Tectona is a genus of tropical hardwood trees in the mint family, Lamiaceae. The three species are often collectively called teak.

==Description==
Tectona is native to south and southeast Asia, mainly India, Pakistan, Bangladesh, Myanmar, Indonesia and Thailand, and are commonly found as a component of monsoon forest vegetation. They are large trees, growing to 30–40 m (90–120 ft.) tall, deciduous in the dry season.
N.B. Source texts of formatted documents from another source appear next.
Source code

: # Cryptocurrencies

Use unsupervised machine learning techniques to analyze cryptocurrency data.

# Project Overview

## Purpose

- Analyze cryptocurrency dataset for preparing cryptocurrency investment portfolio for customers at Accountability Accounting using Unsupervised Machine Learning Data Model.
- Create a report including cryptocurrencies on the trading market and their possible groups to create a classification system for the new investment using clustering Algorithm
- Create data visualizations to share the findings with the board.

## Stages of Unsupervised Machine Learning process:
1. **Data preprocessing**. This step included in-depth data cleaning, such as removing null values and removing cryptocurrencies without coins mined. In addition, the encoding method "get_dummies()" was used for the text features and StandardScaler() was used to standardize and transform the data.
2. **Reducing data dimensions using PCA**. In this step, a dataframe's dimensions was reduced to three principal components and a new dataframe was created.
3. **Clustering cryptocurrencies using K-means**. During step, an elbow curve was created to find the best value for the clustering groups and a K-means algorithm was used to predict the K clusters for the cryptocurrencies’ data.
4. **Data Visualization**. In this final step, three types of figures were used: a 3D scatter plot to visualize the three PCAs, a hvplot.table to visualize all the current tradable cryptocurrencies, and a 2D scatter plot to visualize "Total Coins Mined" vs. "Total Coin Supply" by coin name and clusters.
Tectona grandis is an economically important species which is the source of most commercial teak wood products.

==Systematics==
Teak belongs to the family Lamiaceae (in older classifications in Verbenaceae). Sometimes it is included in the subfamily Prostantheroideae.
There are three species of Tectona:
- Tectona grandis (common teak) is by far the most important, with a wide distribution in Bangladesh, Sri Lanka, Myanmar, Thailand, China, India, and Pakistan.
- Tectona hamiltoniana (Dahat teak) is a local endemic species confined to Burma, where it is endangered.
- Tectona philippinensis (Philippine teak) is endemic to the Philippines, and is critically endangered according to the IUCN (http://iucnredlist.org/details/32123/0).

The genus Tectona is a conserved name against the earlier homotypic synonym Theka Adans. The genus was originally described by Carl Linnaeus the Younger in 1782.

== Notable examples ==
The biggest and oldest teak is in Uttaradit, Thailand. It is more than 1,500 years old. Its height is 47 metres.